「経血=危険」という誤解は広まり続けた

ギリシア・ローマ時代以来のこうした思考はその後もまるで貝のようにしつこく存続し、中世になると、男はホルモンの影響下にある女に見つめられただけで呪われるとか、また経血は、単に女の子宮内の血液というだけでなく、敏感なペニスの皮膚を焼くと、広く信じられるようになった。

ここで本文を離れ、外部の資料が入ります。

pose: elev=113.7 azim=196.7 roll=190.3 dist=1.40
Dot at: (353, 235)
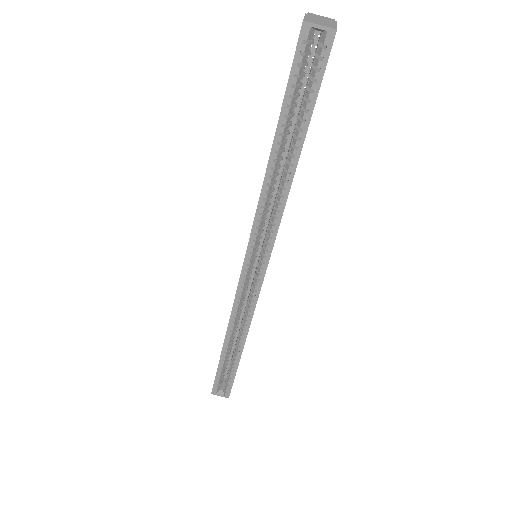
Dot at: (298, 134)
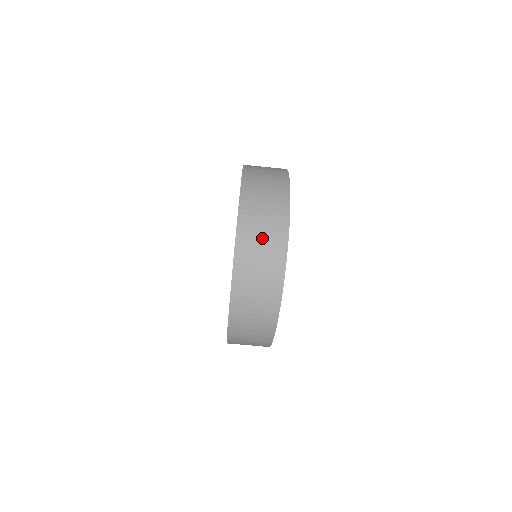
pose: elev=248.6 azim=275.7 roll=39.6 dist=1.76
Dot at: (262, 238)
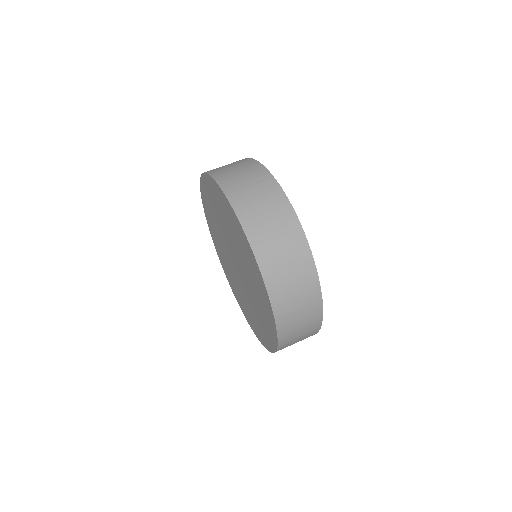
Dot at: (279, 241)
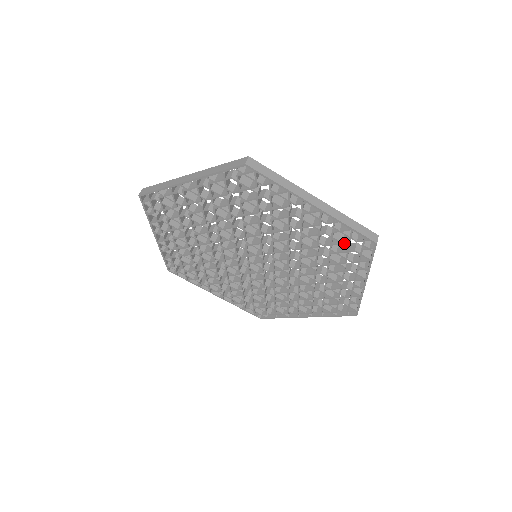
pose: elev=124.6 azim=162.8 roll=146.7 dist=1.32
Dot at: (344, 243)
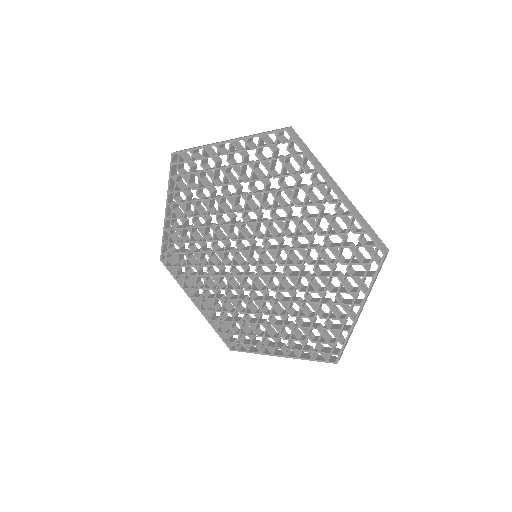
Dot at: (272, 157)
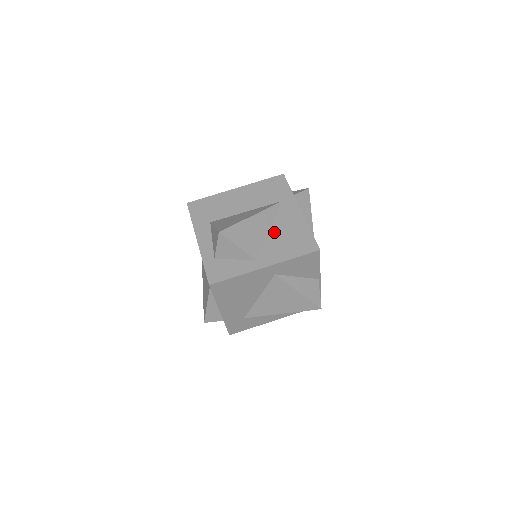
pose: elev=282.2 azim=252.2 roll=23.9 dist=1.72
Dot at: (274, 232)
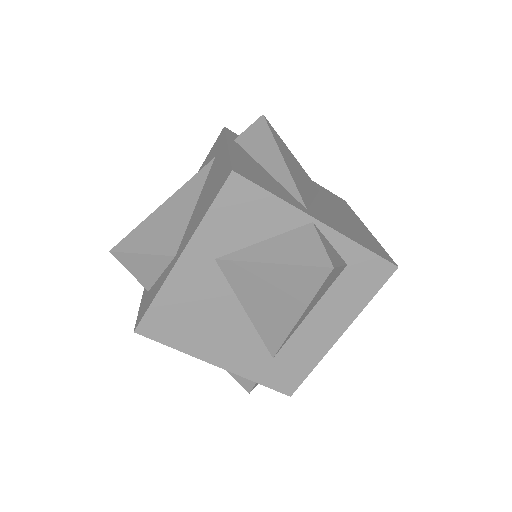
Dot at: (198, 202)
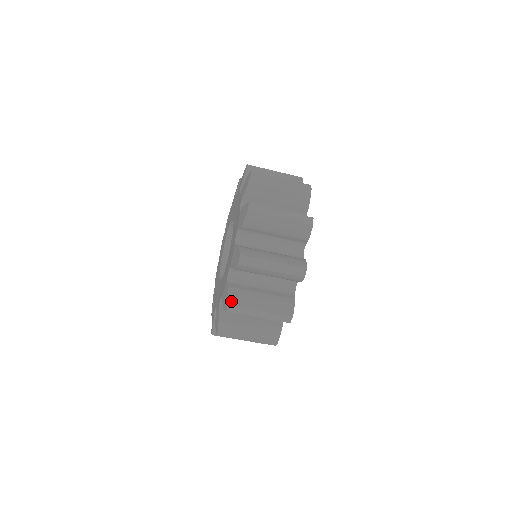
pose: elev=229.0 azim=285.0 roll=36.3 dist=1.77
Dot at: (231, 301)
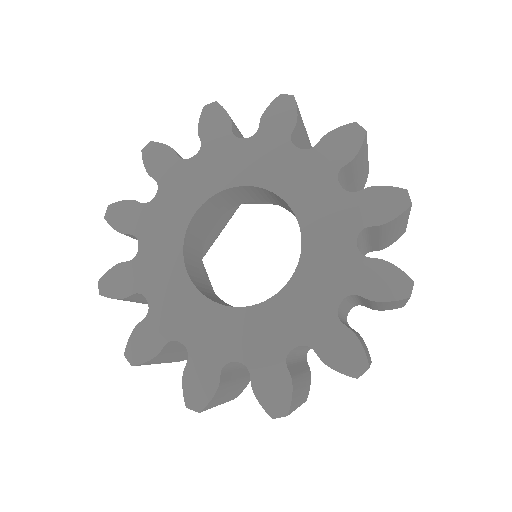
Dot at: occluded
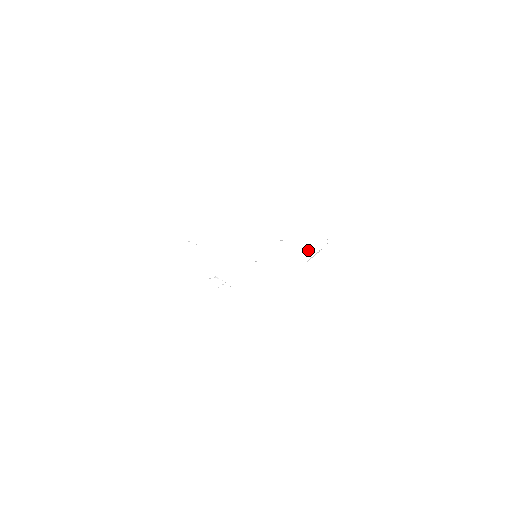
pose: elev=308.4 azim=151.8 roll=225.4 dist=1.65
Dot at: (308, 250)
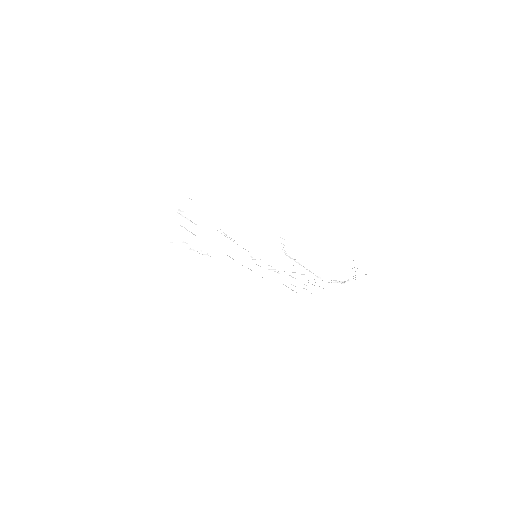
Dot at: (320, 277)
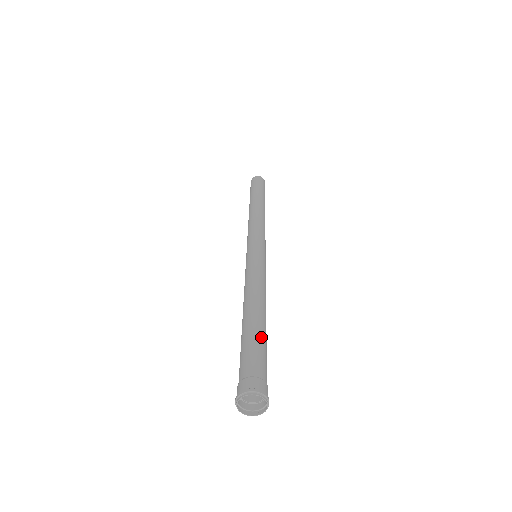
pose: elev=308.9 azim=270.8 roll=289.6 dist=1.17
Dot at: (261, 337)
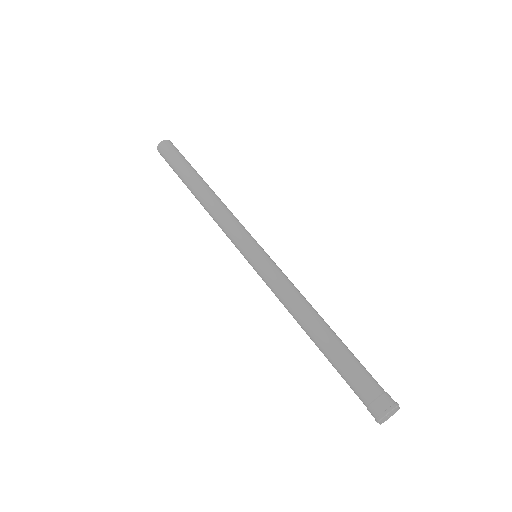
Dot at: (347, 353)
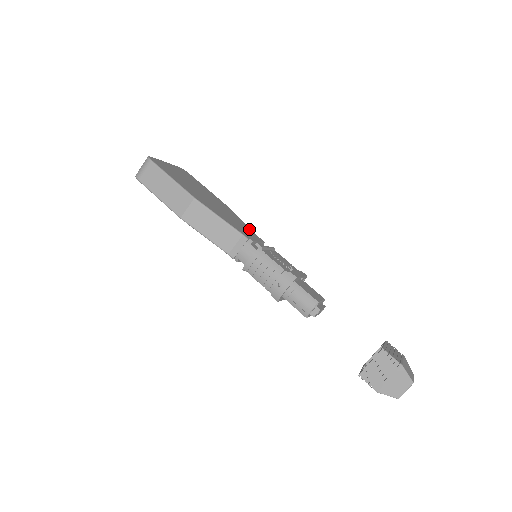
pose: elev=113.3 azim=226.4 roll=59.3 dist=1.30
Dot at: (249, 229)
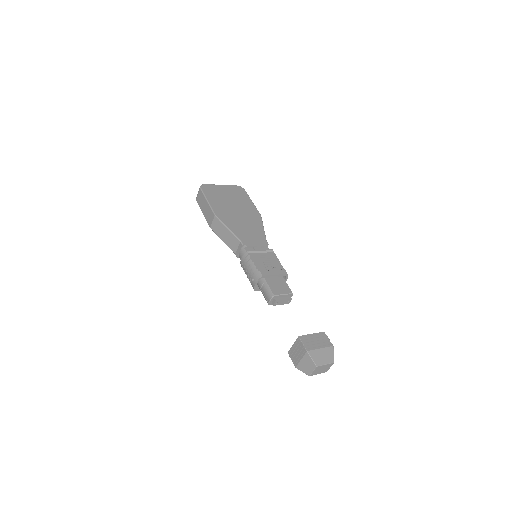
Dot at: (261, 235)
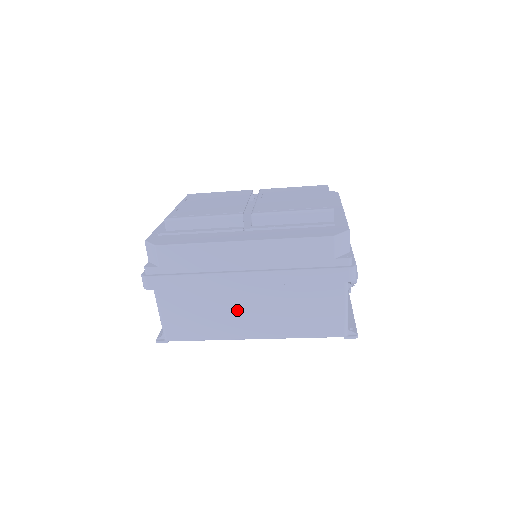
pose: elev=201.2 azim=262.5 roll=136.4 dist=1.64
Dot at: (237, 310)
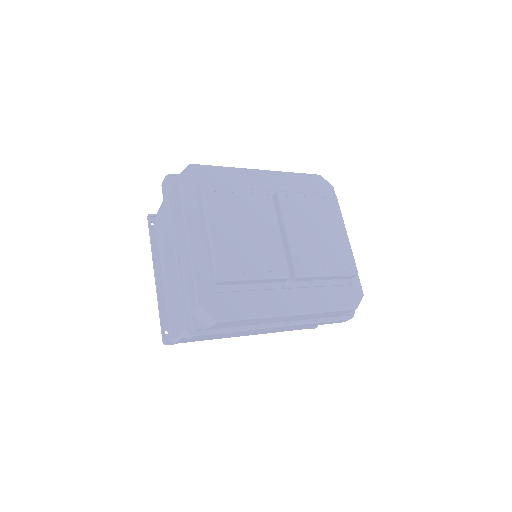
Dot at: occluded
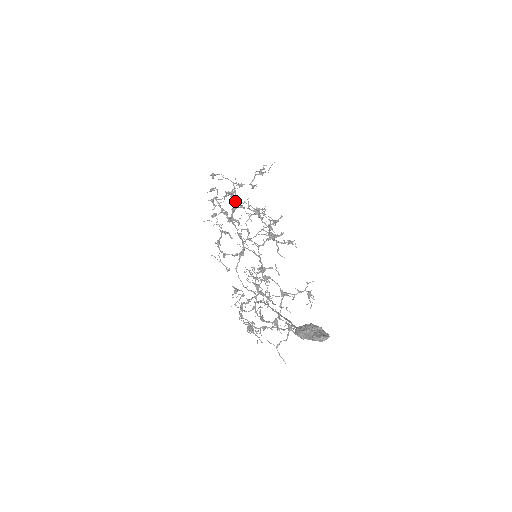
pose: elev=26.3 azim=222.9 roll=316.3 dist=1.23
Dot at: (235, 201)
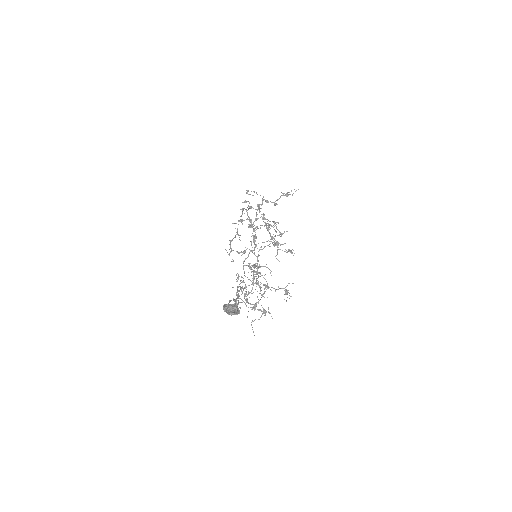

中世の男が勇敢にも、あるいは好色にも、生理中の女性を妊娠させた場合、男の情熱によって女は力を得る一方で、男のほうは、女の冷たさと湿り気で力を失い、また生まれた赤ん坊は弱々しく奇形で赤毛(赤毛のみなさんには申し訳ない……)になるといわれた。

さらに、女の危険は年齢を重ねれば収まるわけではなかった。閉経前後の女は、それまでに排出しきらなかった危険な経血を体内にため込んでおり、目や鼻から噴き出た有毒なガスが周囲の赤ん坊や動物を病気にする、あるいは殺害する可能性があるとされたのだ。

古代の医学者たちが考えた生理痛の治療法

もちろん、過去の多くの女性がつらい生理痛に苦しんだに違いない。中世の女子修道院長ヒルデガルド・フォン・ビンゲンは生理痛について、アダムに禁断の果実を食べるように勧めたエバに下された罰だと説明している。

僕がこのことを特に記しているのは、中世の一部の尼僧は極端な絶食や瀉血を通じて生理を止めることに成功しており、これは彼女らの賞賛すべき聖性をよみした神が、代々女性たちに与えられた罰から彼女たちを解放した印と解釈されたからだ。現在では、このいわゆる「奇跡の拒食」、つまり極端な貧血の結果、先に述べた冬の栄養不足に苦しんだ18世紀のエディンバラの女性たちと同じことが、彼女たちの体内で起こっていたのだとわかっている。

こうした脅かしは別として、古代の医学者たちは、規則的な月経周期は女性の健康にとって非常に重要だと述べていた。したがって多くの女性たちが何より優先すべきこと、それは不規則な生殖サイクルを軌道に乗せることだった。

医学の手引き書には、生理痛に悩む既婚女性は、定期的にセックスして健康な食事をとるべきだと書かれているが、これは優れたアドバイスだと僕も思う。その効果がなかった場合の穏やかな治療法のなかには、薬草や葡萄酒を含む薬、すりつぶした果物や野菜でつくった膣ペッサリーなどがあった。